Step 3 · Once rice is half-cooked (about 8 minutes)
Once rice is half-cooked (about 8 minutes), add carrots, green peas, ginger, and garlic. Continue to cook until vegetables soften and rice breaks down to a porridge consistency.
Step 4 · Add cubed tofu and salt
Add cubed tofu and salt. Simmer for another 3-4 minutes so tofu absorbs the flavors.
Step 5 · Sprinkle black pepper powder and drizzle sesame oil if using
Sprinkle black pepper powder and drizzle sesame oil if using. Mix well and turn off the heat.
Step 6 · Garnish with chopped spring onion greens
Garnish with chopped spring onion greens. Serve hot with a wedge of lemon or as is.

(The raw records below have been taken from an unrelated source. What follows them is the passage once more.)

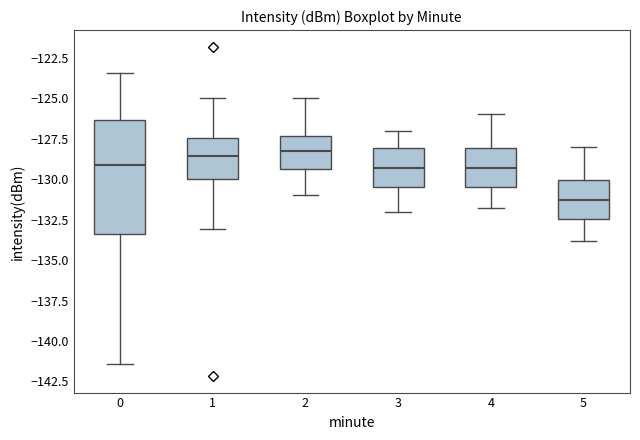

Reading left to right, read every box against the y-axis: the position of its median line, the range the box covers, and the ends of its whiskers. The values are not printed on the chart, so give them approximately, as read against the axis.

0: median -129.0, box -133.5 to -126.5, whiskers -141.5 to -123.5
1: median -128.5, box -130.0 to -127.5, whiskers -133.0 to -125.0
2: median -128.0, box -129.5 to -127.5, whiskers -131.0 to -125.0
3: median -129.5, box -130.5 to -128.0, whiskers -132.0 to -127.0
4: median -129.5, box -130.5 to -128.0, whiskers -132.0 to -126.0
5: median -131.5, box -132.5 to -130.0, whiskers -134.0 to -128.0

Why this recipe is healthy
This dish is an excellent healthy recipe option due to its balanced macronutrient profile. Tofu adds high-quality vegetarian protein, while rice provides sustained energy through complex carbs. The use of minimal spice and oil keeps it light on the stomach, and the inclusion of fresh vegetables boosts the intake of antioxidants and fiber. Bubur Nasi with Tofu is perfect for those following a calorie-controlled diet or seeking wholesome Indian comfort food.
A note on tradition
Rice porridge, known as 'kanji' in South India and 'pej' in Maharashtra, is traditionally prepared during festivals like Makar Sankranti and Pongal for its simplicity and nourishing qualities. Bubur Nasi with Tofu, though inspired by Malaysian cuisine, is easily embraced in Indian kitchens due to the love for rice-based comfort foods. It is often preferred as a light lunch or during convalescence for its easy digestibility and soothing properties.